Y P Viyogi has studied projectile fragmentation reactions involving intermediate energy of heavy nuclei at Berkeley. He has been also involved in the study of quark gluon plasma using indigenous photon multiplicity detector (PMD) at CERN in Geneva and Brookhaven National Laboratory in USA. He led Indian group of physicists at the ALICE experiment in CERN. In July 1993, Y P Viyogi published an article on heavy ion collisions having title "Ultra - relativistic heavy ion experiments: a perspective" at Pramana Journal of Physics.

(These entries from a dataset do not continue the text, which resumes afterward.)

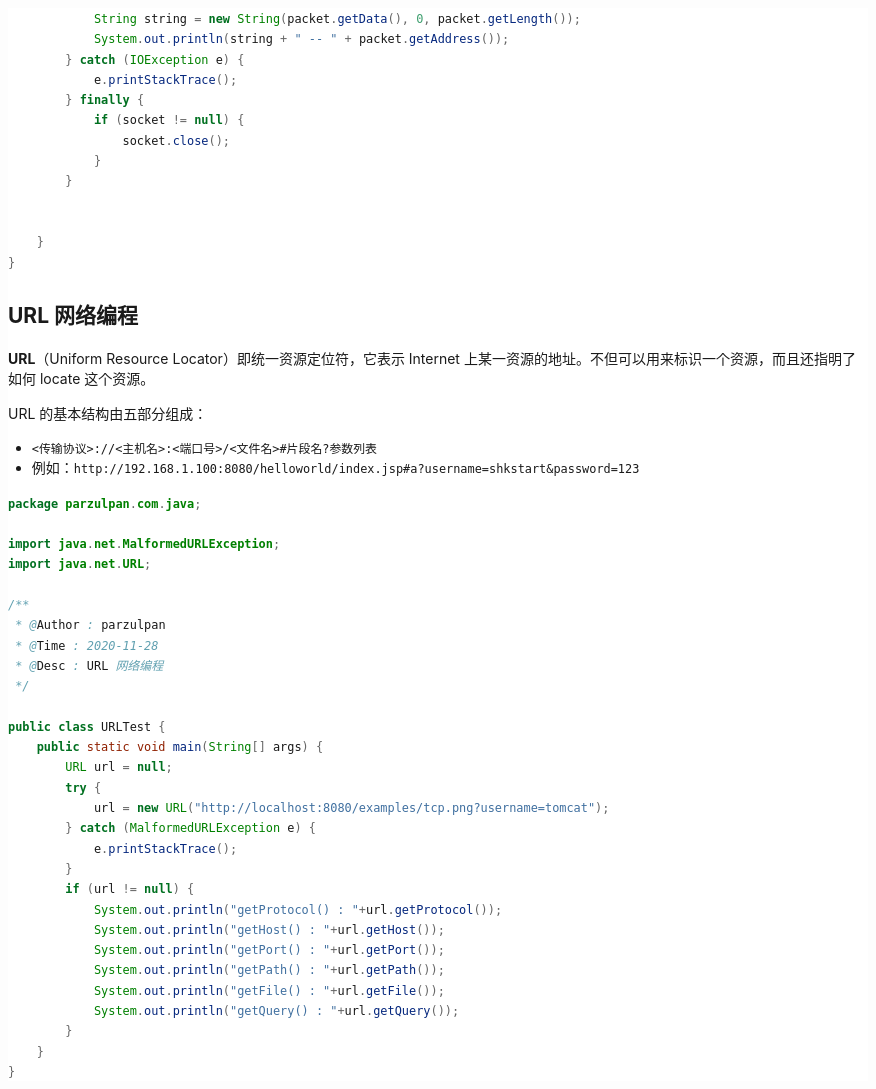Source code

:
 ```java
            String string = new String(packet.getData(), 0, packet.getLength());
            System.out.println(string + " -- " + packet.getAddress());
        } catch (IOException e) {
            e.printStackTrace();
        } finally {
            if (socket != null) {
                socket.close();
            }
        }


    }
}
```

## URL 网络编程

**URL**（Uniform Resource Locator）即统一资源定位符，它表示 Internet 上某一资源的地址。不但可以用来标识一个资源，而且还指明了如何 locate 这个资源。

URL 的基本结构由五部分组成：

* `<传输协议>://<主机名>:<端口号>/<文件名>#片段名?参数列表`
* 例如：`http://192.168.1.100:8080/helloworld/index.jsp#a?username=shkstart&password=123`

```java
package parzulpan.com.java;

import java.net.MalformedURLException;
import java.net.URL;

/**
 * @Author : parzulpan
 * @Time : 2020-11-28
 * @Desc : URL 网络编程
 */

public class URLTest {
    public static void main(String[] args) {
        URL url = null;
        try {
            url = new URL("http://localhost:8080/examples/tcp.png?username=tomcat");
        } catch (MalformedURLException e) {
            e.printStackTrace();
        }
        if (url != null) {
            System.out.println("getProtocol() : "+url.getProtocol());
            System.out.println("getHost() : "+url.getHost());
            System.out.println("getPort() : "+url.getPort());
            System.out.println("getPath() : "+url.getPath());
            System.out.println("getFile() : "+url.getFile());
            System.out.println("getQuery() : "+url.getQuery());
        }
    }
}
```
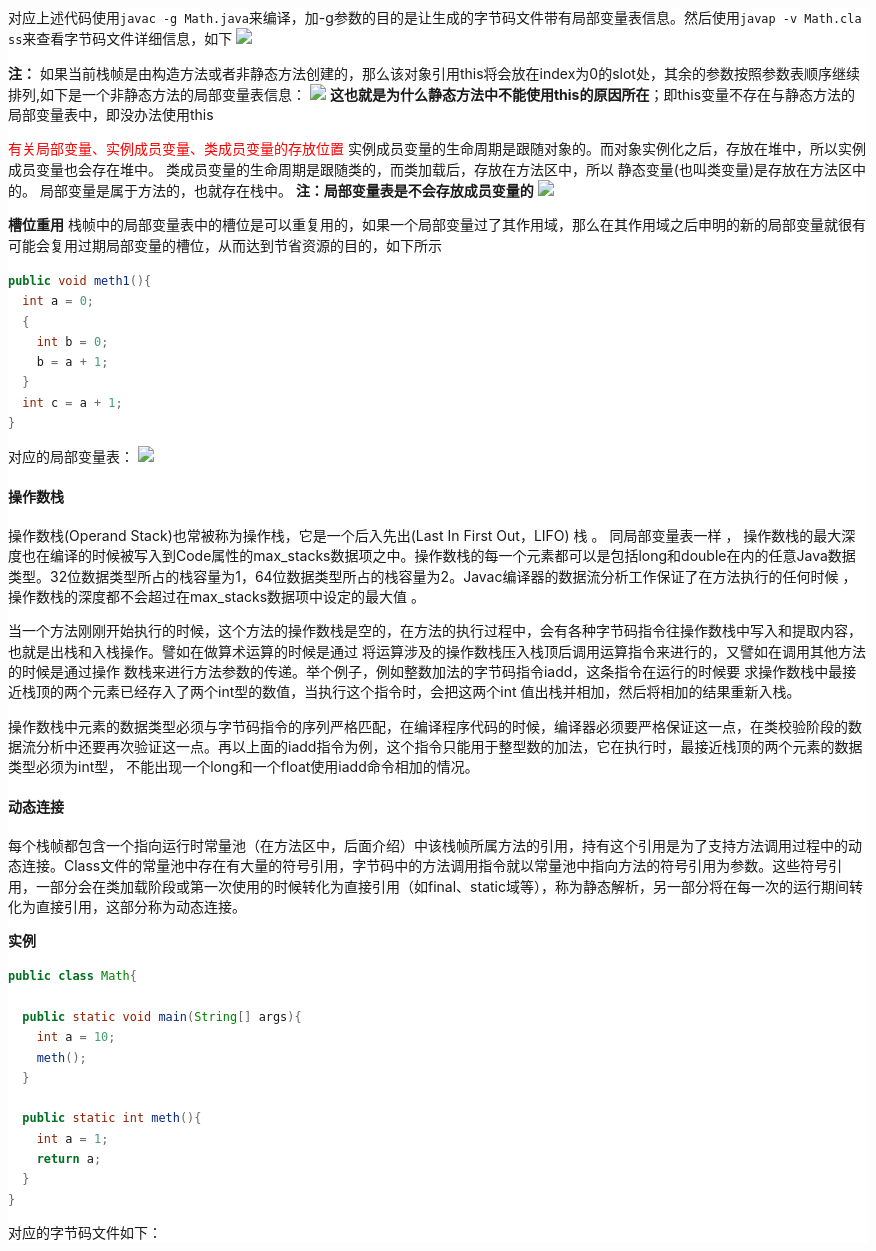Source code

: 对应上述代码使用`javac -g Math.java`来编译，加-g参数的目的是让生成的字节码文件带有局部变量表信息。然后使用`javap -v Math.class`来查看字节码文件详细信息，如下
![](https://raw.githubusercontent.com/NaisWang/images/master/20220329132217.png)

**注：**
如果当前栈帧是由构造方法或者非静态方法创建的，那么该对象引用this将会放在index为0的slot处，其余的参数按照参数表顺序继续排列,如下是一个非静态方法的局部变量表信息：
![](https://raw.githubusercontent.com/NaisWang/images/master/20220329132243.png)
**这也就是为什么静态方法中不能使用this的原因所在**；即this变量不存在与静态方法的局部变量表中，即没办法使用this

<font color="red">有关局部变量、实例成员变量、类成员变量的存放位置</font>
实例成员变量的生命周期是跟随对象的。而对象实例化之后，存放在堆中，所以实例成员变量也会存在堆中。
类成员变量的生命周期是跟随类的，而类加载后，存放在方法区中，所以
静态变量(也叫类变量)是存放在方法区中的。
局部变量是属于方法的，也就存在栈中。
**注：局部变量表是不会存放成员变量的**
![](https://raw.githubusercontent.com/NaisWang/images/master/20220329132258.png)

**槽位重用**
栈帧中的局部变量表中的槽位是可以重复用的，如果一个局部变量过了其作用域，那么在其作用域之后申明的新的局部变量就很有可能会复用过期局部变量的槽位，从而达到节省资源的目的，如下所示
```java
public void meth1(){
  int a = 0;
  {
    int b = 0;
    b = a + 1;
  }
  int c = a + 1;
}
```
对应的局部变量表：
![](https://raw.githubusercontent.com/NaisWang/images/master/20220329132311.png)

#### 操作数栈
操作数栈(Operand Stack)也常被称为操作栈，它是一个后入先出(Last In First Out，LIFO) 栈 。 同局部变量表一样 ， 操作数栈的最大深度也在编译的时候被写入到Code属性的max_stacks数据项之中。操作数栈的每一个元素都可以是包括long和double在内的任意Java数据类型。32位数据类型所占的栈容量为1，64位数据类型所占的栈容量为2。Javac编译器的数据流分析工作保证了在方法执行的任何时候 ，操作数栈的深度都不会超过在max_stacks数据项中设定的最大值 。

当一个方法刚刚开始执行的时候，这个方法的操作数栈是空的，在方法的执行过程中，会有各种字节码指令往操作数栈中写入和提取内容，也就是出栈和入栈操作。譬如在做算术运算的时候是通过 将运算涉及的操作数栈压入栈顶后调用运算指令来进行的，又譬如在调用其他方法的时候是通过操作 数栈来进行方法参数的传递。举个例子，例如整数加法的字节码指令iadd，这条指令在运行的时候要 求操作数栈中最接近栈顶的两个元素已经存入了两个int型的数值，当执行这个指令时，会把这两个int 值出栈并相加，然后将相加的结果重新入栈。

操作数栈中元素的数据类型必须与字节码指令的序列严格匹配，在编译程序代码的时候，编译器必须要严格保证这一点，在类校验阶段的数据流分析中还要再次验证这一点。再以上面的iadd指令为例，这个指令只能用于整型数的加法，它在执行时，最接近栈顶的两个元素的数据类型必须为int型， 不能出现一个long和一个float使用iadd命令相加的情况。

#### 动态连接
每个栈帧都包含一个指向运行时常量池（在方法区中，后面介绍）中该栈帧所属方法的引用，持有这个引用是为了支持方法调用过程中的动态连接。Class文件的常量池中存在有大量的符号引用，字节码中的方法调用指令就以常量池中指向方法的符号引用为参数。这些符号引用，一部分会在类加载阶段或第一次使用的时候转化为直接引用（如final、static域等），称为静态解析，另一部分将在每一次的运行期间转化为直接引用，这部分称为动态连接。

**实例**
```java
public class Math{

  public static void main(String[] args){
    int a = 10;
    meth();
  }
  
  public static int meth(){
    int a = 1;
    return a;
  }
}
```
对应的字节码文件如下：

In 2011, he was the leader of Indian physicists in STAR experiment at Relativistic Heavy Ion Collider (RHIC) in Brookhaven National Laboratory, USA. There he was involved in the observation and detection of the antimatter helium-4 nucleus or anti-alpha. He is one of the physicists who witnessed the discovery of the heaviest anti-matter known as anti-alpha particle.

== Literary works ==
Apart from being a physicist, he is also involved in the field of Maithili literature and culture. On 27 June 2014, he was honoured as a Mithila Vibhuti and was awarded the Mithila Vibhuti Vidyapati Award for his contribution to the Maithili literature and culture, by the Gram Vikas Parishad at Ranti. He is an prominent figure in the literary activities in the region. He is many times invited as an important guest in the ceremonies related to the Maithili literature and culture in the region.

In the year 2022, he was invited as the chief guest for a scholarly festival called 'Gyanotsav-2022' at the premises of the Kameshwar Singh Darbhanga Sanskrit University. It was inaugurated by him at the Senate of the Sanskrit university. The scholarly festival was organised to bring together research scholars on one platform in the region.